Ughi: «Snai investe 220 milioni»

A quanto ammonterà la raccolta delle scommesse sportive alla fine del 2007? La domanda è pertinente per due motivi. Il primo è legato al movimento dell’anno scorso che, secondo i dati dei Monopoli di Stato, ha raggiunto la cifra record di 2.281 milioni di euro contro i 1.304 del 2004 e i 1.488 del 2005: in percentuale l’aumento è del 53,29%, oltre ogni previsione. Grazie a questo dato, dal primo gennaio l’aliquota dell’imposta unica è scesa al 6,8% per le scommesse composte da più di sette eventi mentre è rimasta al 3% per quanto riguardo le scommesse fino a sette eventi. Un risultato clamoroso dovuto anche all’affermazione del gioco a distanza che rappresenta un terzo del totale: 736 milioni su 2.281, pari al 32,3%. Un anno fa il gioco online si era assestato a quota 305 milioni su 1.448, poco più di un quinto della raccolta complessiva. Ma si tratta di un dato per difetto in quanto le scommesse via internet hanno superato stabilmente la quota del 40% negli ultimi due mesi dell’anno passato. Di qui gli investimenti massicci di quei provider che hanno puntato quasi tutto il loro business su questa modalità di gioco che tanto piace agli italiani. Ed ecco al secondo motivo per cui si ritiene che le scommesse sportive faranno registrare un altro balzo importante nel secondo semestre: l’apertura di 4.400 corner e 1.300 negozi (sui 1.900 messi a bando) che porterà uno sportello in quasi tutti i comuni italiani. L’obiettivo dei 3 milioni di euro, con ulteriore abbassamento dell’aliquota fiscale, appare a portata di mano di un settore in continua espansione dopo lo start-up del 1998 in occasione del campionato mondiale di calcio svoltosi in Francia.

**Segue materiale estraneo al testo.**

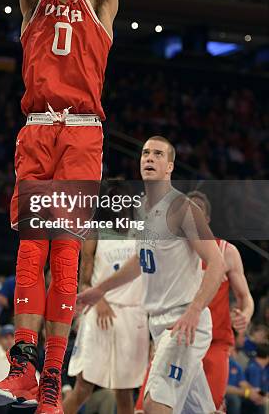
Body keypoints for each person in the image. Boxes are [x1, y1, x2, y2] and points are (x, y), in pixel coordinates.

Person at [0, 0, 118, 414]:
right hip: (38, 131)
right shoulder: (34, 5)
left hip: (82, 134)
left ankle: (50, 385)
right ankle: (22, 366)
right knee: (29, 250)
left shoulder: (103, 9)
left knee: (65, 258)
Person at [78, 136, 226, 414]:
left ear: (170, 166)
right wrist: (100, 290)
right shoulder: (142, 208)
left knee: (154, 404)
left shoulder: (182, 208)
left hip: (183, 324)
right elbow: (140, 262)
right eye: (146, 153)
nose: (149, 158)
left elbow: (216, 262)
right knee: (201, 410)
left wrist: (195, 309)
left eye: (158, 154)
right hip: (159, 325)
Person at [135, 190, 255, 412]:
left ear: (205, 219)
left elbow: (245, 298)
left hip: (215, 343)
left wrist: (245, 315)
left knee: (206, 407)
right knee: (149, 406)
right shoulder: (170, 249)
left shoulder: (226, 251)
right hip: (177, 334)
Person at [63, 238, 148, 414]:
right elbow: (84, 281)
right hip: (98, 310)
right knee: (83, 388)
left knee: (125, 392)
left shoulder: (143, 228)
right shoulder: (95, 232)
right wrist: (99, 299)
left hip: (132, 313)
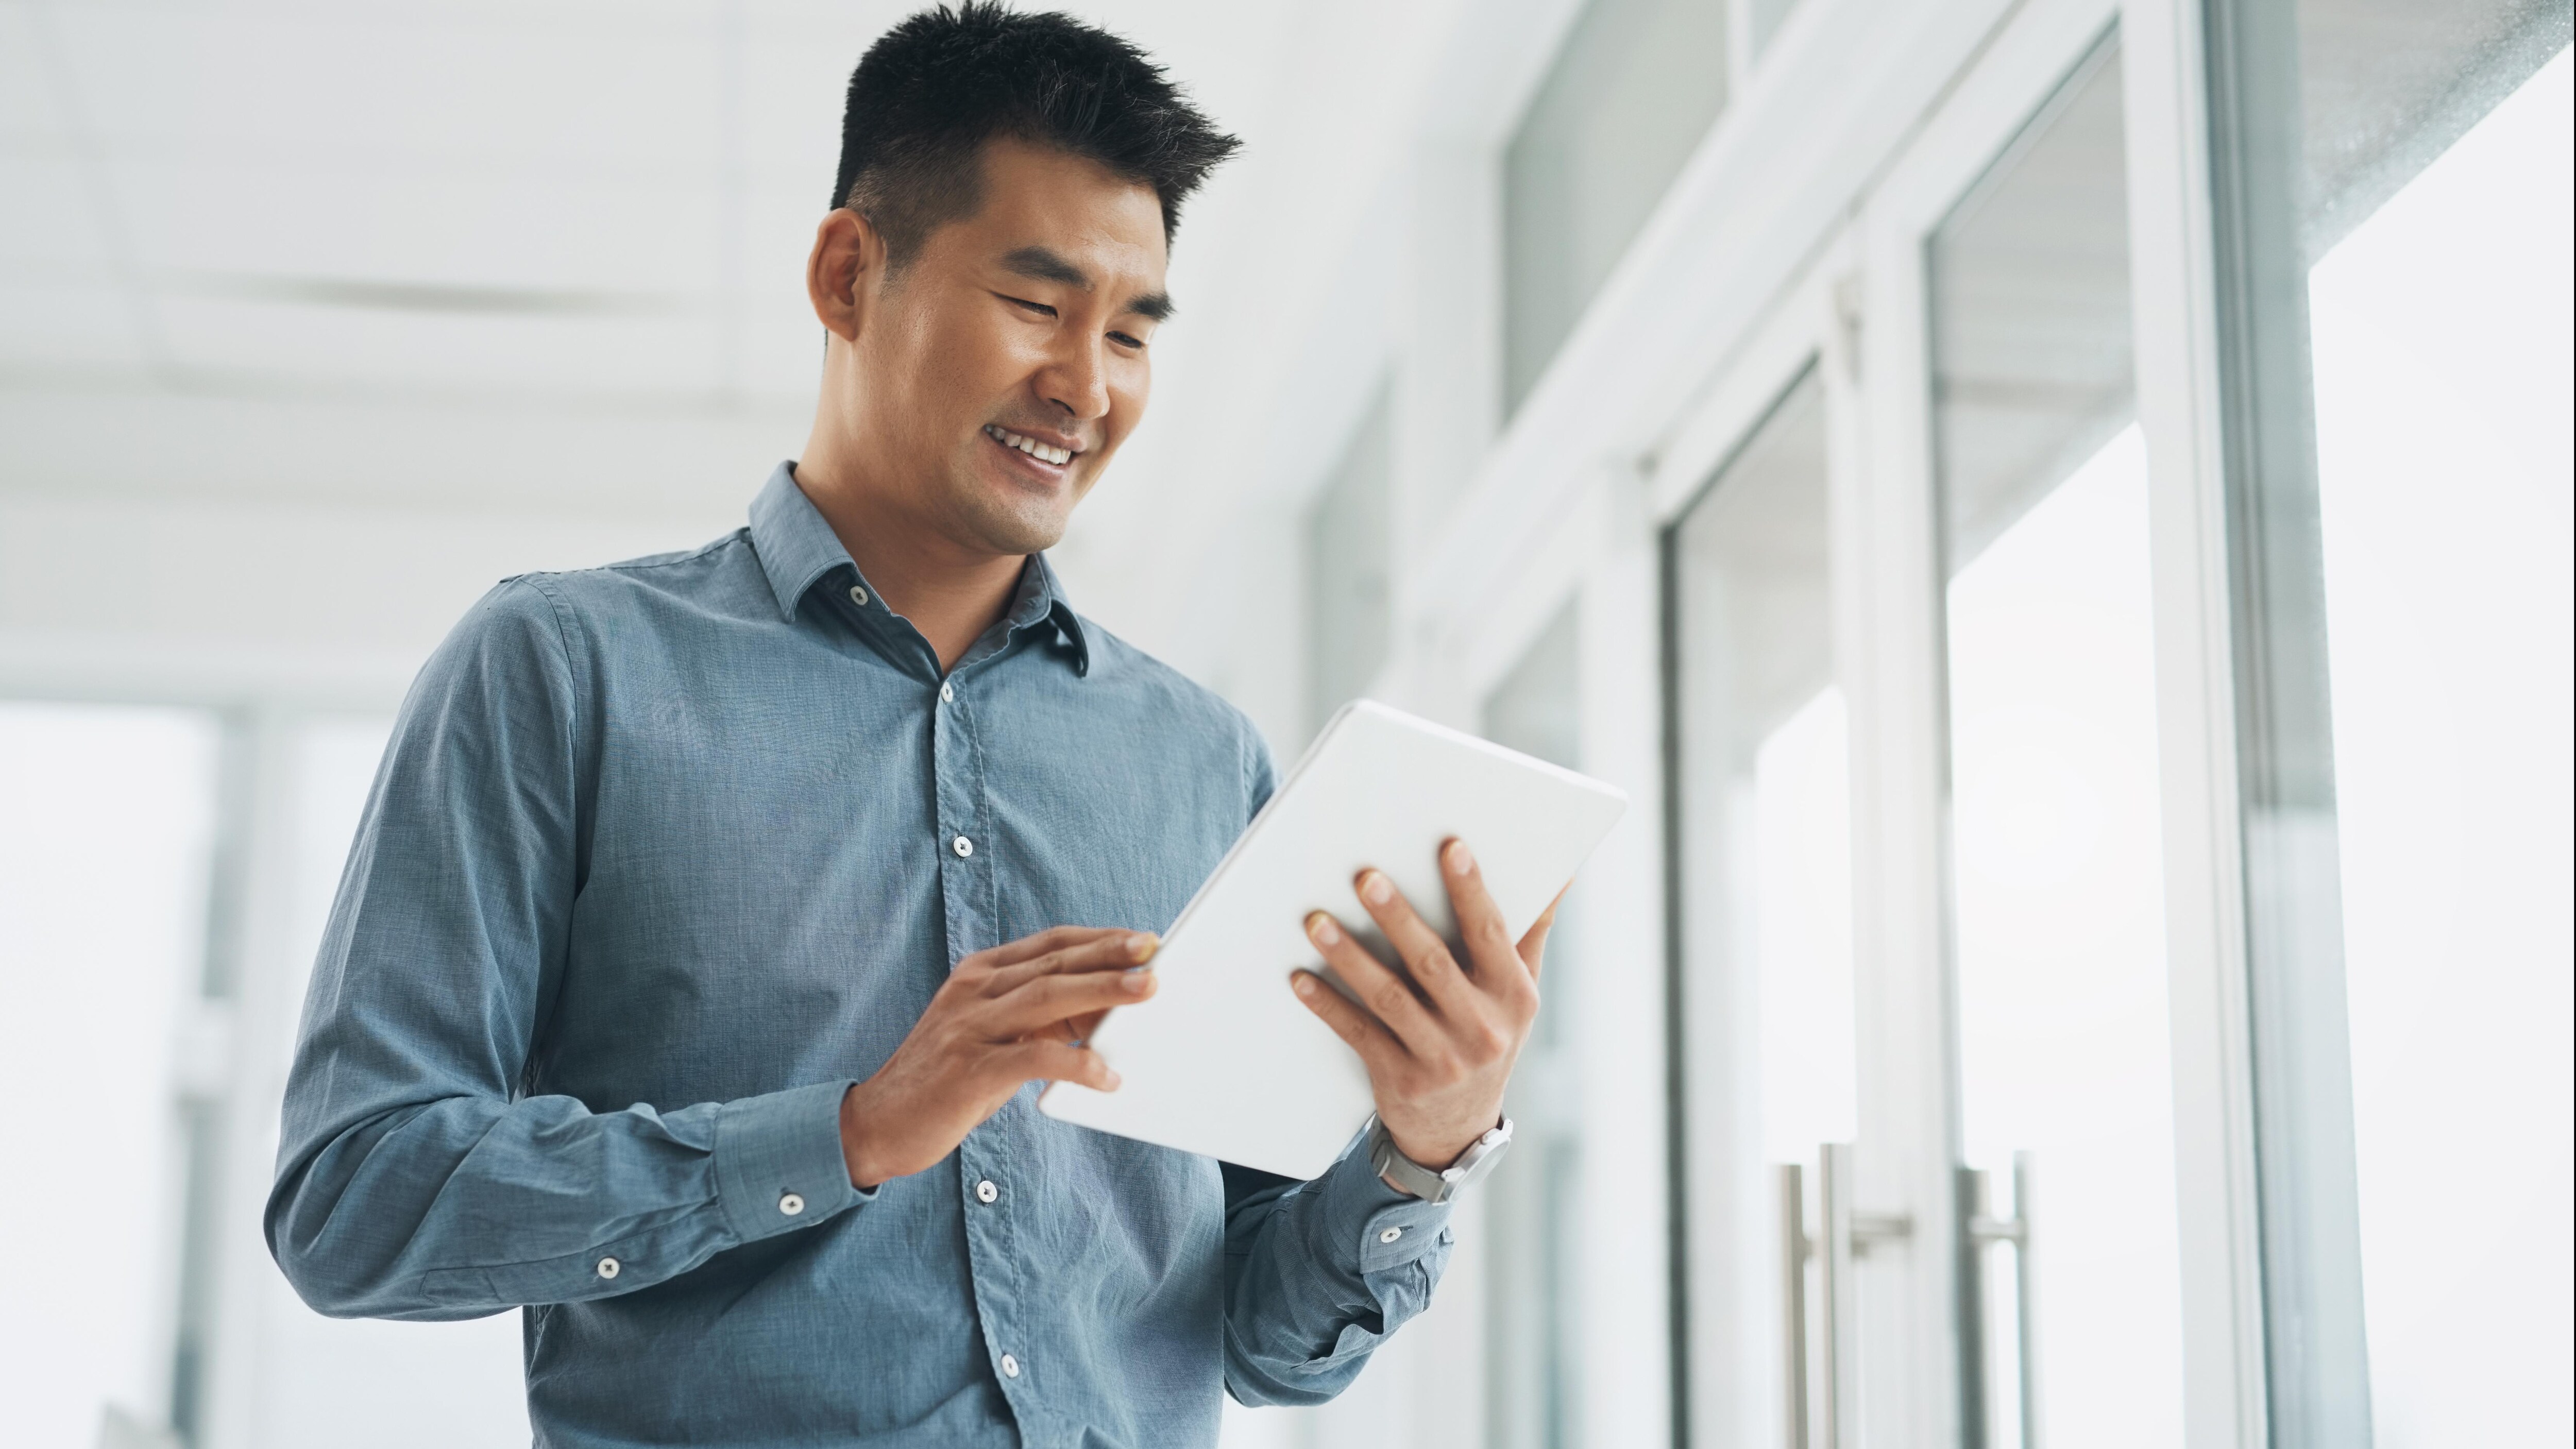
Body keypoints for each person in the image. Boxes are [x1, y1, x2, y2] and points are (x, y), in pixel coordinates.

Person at [266, 6, 1559, 1446]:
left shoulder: (1203, 759)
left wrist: (1424, 1148)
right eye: (1036, 302)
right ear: (847, 273)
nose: (1089, 382)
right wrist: (855, 1131)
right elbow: (355, 1202)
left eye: (1133, 328)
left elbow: (1264, 1343)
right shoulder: (563, 672)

Ancora notizie importanti dal fronte Snai sul piano strategico, economico e finanziario. Maurizio Ughi, presidente della SpA, ha affermato che l’investimento della società nel piano di riordino delle scommesse sportive e ippiche ammonterà a 220 milioni “fra acquisizione dei diritti, fidejussioni e allestimento delle sale”. Di questa somma Snai ha già versato 113,9 milioni all’Amministrazione dello Stato per definire in via esaustiva l’acquisizione di 5.092 nuovi punti di accettazione: 45,9 milioni per 99 negozi ippici, 3.787 corner ippici e una licenza di accettazione del gioco ippico a distanza; 68 milioni per 342 negozi sportivi, 864 corner sportivi e una licenza di accettazione del gioco sportivo a distanza. I nuovi punti si vanno a sommare alle 450 concessioni già di proprietà (218 sportive e 232 ippiche) e alle 543 concessioni collegate per la fornitura di servizi e tecnologie (277 sportive e 265 ippiche). In complesso la rete Snai è la più estesa del Paese con 6.084 concessioni, una ogni 10mila abitanti.

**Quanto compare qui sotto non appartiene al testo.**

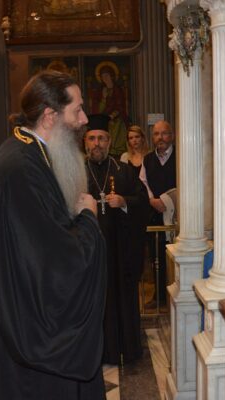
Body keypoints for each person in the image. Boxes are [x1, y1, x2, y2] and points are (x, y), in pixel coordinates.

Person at [0, 71, 107, 399]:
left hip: (22, 319)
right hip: (32, 338)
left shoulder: (30, 154)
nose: (84, 119)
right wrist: (88, 219)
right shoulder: (22, 168)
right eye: (77, 110)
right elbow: (55, 263)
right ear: (50, 115)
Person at [84, 114, 148, 365]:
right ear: (85, 142)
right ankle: (96, 352)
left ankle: (126, 348)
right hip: (89, 253)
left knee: (121, 298)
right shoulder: (76, 172)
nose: (96, 143)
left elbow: (142, 201)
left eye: (101, 138)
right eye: (92, 138)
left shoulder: (124, 171)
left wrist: (123, 202)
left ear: (109, 142)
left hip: (120, 252)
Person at [139, 120, 176, 306]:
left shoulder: (181, 157)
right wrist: (152, 200)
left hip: (177, 217)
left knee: (176, 257)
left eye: (164, 133)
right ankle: (160, 297)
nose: (160, 137)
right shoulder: (147, 159)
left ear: (172, 135)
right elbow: (143, 182)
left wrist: (167, 201)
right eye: (156, 134)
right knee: (157, 258)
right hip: (154, 215)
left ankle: (175, 297)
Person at [89, 63, 129, 158]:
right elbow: (97, 109)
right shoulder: (100, 91)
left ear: (112, 76)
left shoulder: (117, 90)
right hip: (104, 119)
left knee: (117, 125)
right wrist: (103, 98)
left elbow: (120, 106)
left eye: (107, 75)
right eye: (103, 76)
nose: (105, 78)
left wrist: (112, 116)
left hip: (116, 119)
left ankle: (116, 151)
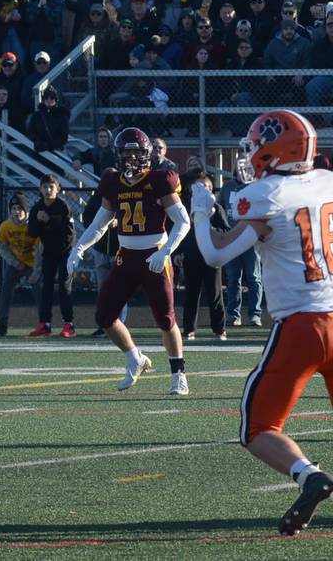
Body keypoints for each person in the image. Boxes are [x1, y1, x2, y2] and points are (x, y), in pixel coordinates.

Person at [189, 109, 333, 536]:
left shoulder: (267, 195)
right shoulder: (327, 182)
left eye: (255, 146)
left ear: (274, 149)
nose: (250, 154)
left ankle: (308, 475)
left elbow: (215, 253)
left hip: (302, 327)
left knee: (258, 427)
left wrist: (200, 212)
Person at [67, 127, 191, 395]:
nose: (131, 158)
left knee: (166, 319)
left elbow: (183, 221)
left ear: (146, 155)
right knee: (104, 316)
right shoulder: (113, 182)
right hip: (126, 256)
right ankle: (135, 358)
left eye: (136, 153)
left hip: (154, 253)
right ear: (118, 155)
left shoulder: (160, 180)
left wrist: (165, 251)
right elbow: (101, 223)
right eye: (126, 153)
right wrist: (79, 247)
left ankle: (178, 374)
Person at [176, 171, 228, 340]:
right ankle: (189, 329)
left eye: (207, 186)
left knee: (215, 294)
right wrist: (178, 252)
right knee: (191, 294)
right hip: (191, 256)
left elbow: (226, 230)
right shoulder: (186, 207)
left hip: (211, 257)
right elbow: (180, 231)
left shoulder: (216, 208)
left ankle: (219, 330)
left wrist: (211, 231)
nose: (203, 189)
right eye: (199, 186)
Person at [28, 174, 76, 338]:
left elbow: (69, 234)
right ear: (40, 189)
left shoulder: (63, 207)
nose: (48, 190)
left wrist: (48, 220)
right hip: (48, 252)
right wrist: (38, 221)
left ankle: (69, 324)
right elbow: (32, 233)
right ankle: (45, 324)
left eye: (51, 187)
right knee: (46, 288)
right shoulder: (37, 208)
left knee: (64, 287)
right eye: (45, 187)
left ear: (58, 189)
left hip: (65, 252)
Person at [0, 192, 41, 337]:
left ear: (26, 210)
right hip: (15, 262)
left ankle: (44, 323)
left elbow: (39, 249)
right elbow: (2, 247)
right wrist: (14, 262)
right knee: (5, 291)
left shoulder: (33, 225)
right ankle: (2, 325)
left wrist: (36, 271)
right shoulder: (6, 226)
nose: (16, 212)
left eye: (19, 208)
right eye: (13, 209)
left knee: (39, 291)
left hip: (32, 263)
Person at [218, 168, 264, 326]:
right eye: (239, 167)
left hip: (251, 238)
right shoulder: (227, 187)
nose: (242, 171)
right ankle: (233, 314)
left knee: (254, 277)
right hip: (232, 238)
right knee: (233, 279)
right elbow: (220, 208)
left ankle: (255, 314)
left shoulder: (255, 186)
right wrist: (224, 230)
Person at [82, 186, 128, 338]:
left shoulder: (126, 193)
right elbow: (87, 216)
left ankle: (120, 324)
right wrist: (100, 223)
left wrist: (118, 221)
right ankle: (105, 325)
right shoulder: (98, 196)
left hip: (120, 249)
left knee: (120, 289)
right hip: (101, 249)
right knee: (103, 290)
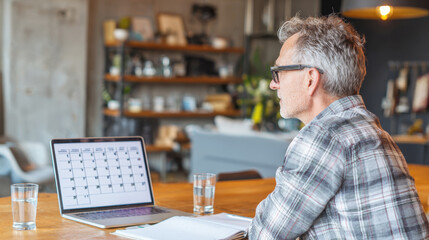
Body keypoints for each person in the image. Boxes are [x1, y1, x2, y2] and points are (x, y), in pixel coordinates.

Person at [248, 15, 429, 239]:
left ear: (310, 79)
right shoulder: (375, 133)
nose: (273, 83)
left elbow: (265, 234)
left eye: (279, 72)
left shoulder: (325, 136)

Per Ughi è positivo l’arrivo dei grandi gruppi esteri: «La concorrenza ci piace. E poi sono curioso di vedere se questi signori, dopo il successo ottenuto nei loro paesi, riusciranno a ripetersi da noi con le regole e soprattutto la tassazione vigente in Italia». Il presidente di Snai si è soffermato anche sulla denuncia contro la raccolta fuorilegge che Ginestra, presidente di AssoSnai, aveva portato all’attenzione generale la scorsa settimana su questa pagina: «L’Aams, che tanto bene ha operato in questo periodo, può intervenire con successo limitando l’offerta di contratti e ricariche on-line ai soli punti autorizzati che sono migliaia e rispondono adeguatamente alla domanda pubblica. Altrimenti si rischia il caos». Nei prossimi mesi Snai parteciperà alla gara indetta dai Monopoli di Stato per il SuperEnalotto.